A new weight loss medication could spur the same transformation that Ozempic and Wegovy have fueled for thousands of Americans — without off-putting side effects.
Researchers at Syracuse University have developed a molecule that activates the same receptors in the brain as the two famous drugs. Obese mice exposed to it lost 12 percent of their weight over just 16 days.
On top of its weight loss prowess, it also came with no symptoms.
Dubbed GEP44 by researchers, the team hopes the molecule can form the basis of a highly effective weight loss treatment with limited drawbacks in the future.
If successful, the team will have a large market too. GLP-1 drugs such as Wegovy, Ozempic and Mounjaro have flown off shelves in recent years as many doctors see them as a magic bullet to fight America’s obesity crisis.
Ozempic and Wegovy have become increasingly popular thanks to celebrity endorsements and social media. But new research suggests upcoming medications could offer fewer side effects (file photo)
Despite being hailed as one of the most powerful pharmaceutical tools to date, experts have warned it is not a ‘magic pill’ or miracle fix all. Trials have shown that users can rapidly pile pounds back on once they stop taking the fat-fighting drug and it can trigger a variety of nasty side effects. Users commonly complain of nausea, constipation and diarrhea after taking the medication
‘Obesity and diabetes were the pandemic before the COVID-19 pandemic,’ Dr Robert Doyle, a principal investigator of the research from Syracuse, said.
‘They are a massive problem, and they are projected to only get worse.’
The Centers for Disease Control and Prevention reports that 70 percent of Americans are overweight, and 40 percent are obese.
Deaths caused by conditions related to excess weight, such as diabetes, Alzheimer’s and heart disease, have been rising in recent years, too.
This made finding a pharmaceutical cure for obesity a potential cash cow for major medicine brands.
Novo Nordisk, a Danish pharma giant, found great success with its type 2 diabetes drug semaglutide — initially sold under the name Ozempic.
The drug is a GLP-1, which mimics the effects of the hormone naturally produced in a person’s stomach and pancreas.
These hormones signal to the brain that it does not need to eat, reducing a person’s appetite and food cravings.
It also slows down the emptying of the stomach and increases the amount of insulin secreted by the pancreas.
As a result, many patients also experience significant weight loss.
This spurred Novo to repackage semaglutide as a drug targeted specifically against obesity.
Ozempic’s stronger-dosed successor Wegovy received Food and Drug Administration approval in 2021.
It was so popular that it was in shortage for much of 2022, as everyone from average obese Americans to Hollywood’s elite tried to get their hands on it.

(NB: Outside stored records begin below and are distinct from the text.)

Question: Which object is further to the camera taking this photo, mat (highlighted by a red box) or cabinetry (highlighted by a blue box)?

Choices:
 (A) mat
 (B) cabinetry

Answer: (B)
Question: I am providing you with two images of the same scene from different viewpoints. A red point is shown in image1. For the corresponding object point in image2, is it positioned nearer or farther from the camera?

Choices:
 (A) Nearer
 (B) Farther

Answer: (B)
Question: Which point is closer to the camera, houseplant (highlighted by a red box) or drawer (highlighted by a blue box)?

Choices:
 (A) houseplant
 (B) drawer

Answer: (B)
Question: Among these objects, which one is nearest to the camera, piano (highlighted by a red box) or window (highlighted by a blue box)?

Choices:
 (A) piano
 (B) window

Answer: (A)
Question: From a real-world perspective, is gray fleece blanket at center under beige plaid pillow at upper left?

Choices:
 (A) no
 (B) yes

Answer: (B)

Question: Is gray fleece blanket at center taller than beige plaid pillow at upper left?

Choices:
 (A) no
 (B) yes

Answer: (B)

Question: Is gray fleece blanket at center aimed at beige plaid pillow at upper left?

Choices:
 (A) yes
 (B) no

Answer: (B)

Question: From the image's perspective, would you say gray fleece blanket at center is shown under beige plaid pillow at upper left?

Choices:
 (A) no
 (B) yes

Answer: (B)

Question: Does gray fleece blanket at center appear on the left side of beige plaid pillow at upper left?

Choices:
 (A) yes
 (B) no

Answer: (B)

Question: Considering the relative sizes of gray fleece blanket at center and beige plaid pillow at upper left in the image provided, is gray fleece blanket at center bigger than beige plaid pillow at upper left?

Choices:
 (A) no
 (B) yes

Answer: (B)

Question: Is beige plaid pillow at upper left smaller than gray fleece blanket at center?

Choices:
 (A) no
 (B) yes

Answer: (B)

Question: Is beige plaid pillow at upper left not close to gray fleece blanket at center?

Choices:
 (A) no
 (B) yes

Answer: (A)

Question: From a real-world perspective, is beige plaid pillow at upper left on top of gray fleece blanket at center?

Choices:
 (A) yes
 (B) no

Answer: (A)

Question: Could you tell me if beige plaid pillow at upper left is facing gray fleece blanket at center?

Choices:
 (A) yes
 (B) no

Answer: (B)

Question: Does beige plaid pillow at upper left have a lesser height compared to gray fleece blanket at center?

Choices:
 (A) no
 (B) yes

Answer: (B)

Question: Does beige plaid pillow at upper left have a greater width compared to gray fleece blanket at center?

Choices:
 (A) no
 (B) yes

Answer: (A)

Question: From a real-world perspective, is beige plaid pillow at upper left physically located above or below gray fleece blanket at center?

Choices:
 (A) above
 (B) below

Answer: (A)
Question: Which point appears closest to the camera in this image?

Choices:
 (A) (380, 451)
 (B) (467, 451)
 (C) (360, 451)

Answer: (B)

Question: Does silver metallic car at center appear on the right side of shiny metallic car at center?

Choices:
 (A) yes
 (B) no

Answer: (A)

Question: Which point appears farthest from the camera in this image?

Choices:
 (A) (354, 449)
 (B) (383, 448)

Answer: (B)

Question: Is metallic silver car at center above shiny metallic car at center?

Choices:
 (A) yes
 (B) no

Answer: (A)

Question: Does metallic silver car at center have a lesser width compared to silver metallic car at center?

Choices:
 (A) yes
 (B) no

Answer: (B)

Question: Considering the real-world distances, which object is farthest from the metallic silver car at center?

Tech mogul Elon Musk even credited Wegovy for his stark body transformation last year.
But, the drugs come with intense side effects. Nausea, diarrhea, vomiting, stomach pain, fatigue, headaches and others are typical for Wegovy users.
‘For a long time, we didn’t think you could separate weight reduction from nausea and vomiting, because they’re linked to the exact same part of the brain,’ Dr Doyle explained.
In their research, which will be presented this week at the American Chemical Society (ACS) spring meeting, Dr Doyle’s team tested their peptide against another Novo GLP-1 drug, liraglutide.
They developed a peptide — a molecule that contains multiple amino acids — that would trigger the brain’s GLP-1 receptor and Peptide YY receptors in the brain, which tell the body to stop eating when stimulated.
They injected a group of mice with the newly formed peptide GEP44, and another with the diabetes drug liraglutide — marketed under the name Victoza.
Mice exposed to the peptide reduced their food intake by 80 percent, proving its appetite-suppressing prowess.
Over the study period, the rodents that used Victoza only lost a third of the weight that the other group did.
On top of its remarkable effectiveness, mice that were injected with GEP44 were not found to have suffered any side effects.
The treatments were also shown to reduce blood sugar by pulling glucose into muscle tissue, where it can be used as fuel, and by converting certain cells in the pancreas into insulin-producing cells.
This helps replace those that are damaged by diabetes.
Those who used Novo’s drug experienced symptoms similar to what would be expected after exposure to a GLP-1.
Dr Doyle explained that reducing these side effects could be a major factor for this peptide’s viability as a main ingredient in a weight loss drug.
‘Within a year, 80 to 90 percent of people who start on these drugs are no longer taking them,’ he explained.
The team plans to test GEP44 in primates next, and eventually determine whether it is suitable for weight loss in humans.